Alongside the writing, I wanted to turn the experience into something that gave back. That led to raising money and setting physical challenges, including climbing mountains, which gave me focus, purpose, and a sense that my body (despite everything) was still capable of strong, meaningful things.
Out of the blogs grew the start of a funny, observational book. Not a tragic cancer memoir, but an honest account of the admin, the absurdity, the body changes, the dark humour, and the reality that cancer doesn’t take away your personality unless you let it.
What kind of support made the biggest difference to you during this time?
Support came in many forms, but consistency mattered most.
Clinically, the NHS teams and Macmillan nurses were exceptional.

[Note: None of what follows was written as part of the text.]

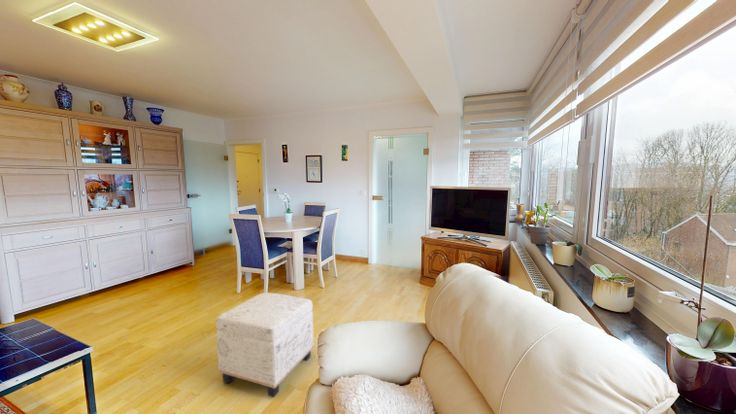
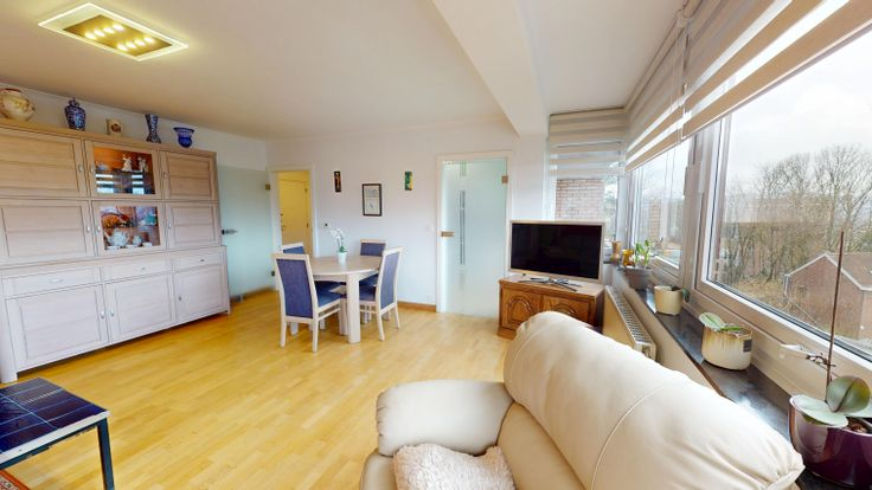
- ottoman [215,292,314,398]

Not just for their expertise, but for their kindness and humanity. Being listened to and treated as a whole person made an enormous difference.
At home, my partner’s support was unwavering. One of the hardest moments was missing the Isle of Man TT, something we go to every year and something that means a huge amount to us. Surgery meant I couldn’t go, and that loss hit harder than I expected. My partner never once made it feel like a disappointment, just another thing we’d return to when I was ready.
My parents, children, friends, and wider family provided practical help, emotional steadiness, and laughter, often when I needed it most but didn’t realise it.
For colleagues, patients, or anyone affected by cancer, what message would you like to share this World Cancer Day?
Cancer does not stop when treatment ends and neither should the understanding, patience, or support.
Recovery isn’t linear. You don’t “go back to normal”. You build a new normal that includes medication, fatigue, scans, fear of recurrence, work pressures, and family life continuing all at once.
Find moments of peace where you can. For me, that came kayaking in Scotland, quiet water, fresh air, and the reminder that life can still feel calm and expansive, even after everything.
Laugh when you can. Joke with the radiographers. Swear at the machines if needed. Climb mountains. Write things down. Keep living.
And please check, check, check. Trust your instincts. Feel your boobs. Feel your balls. Go to the GP. Early diagnosis changes outcomes.
Cancer may take up space, but it doesn’t get to define you…unless you let it.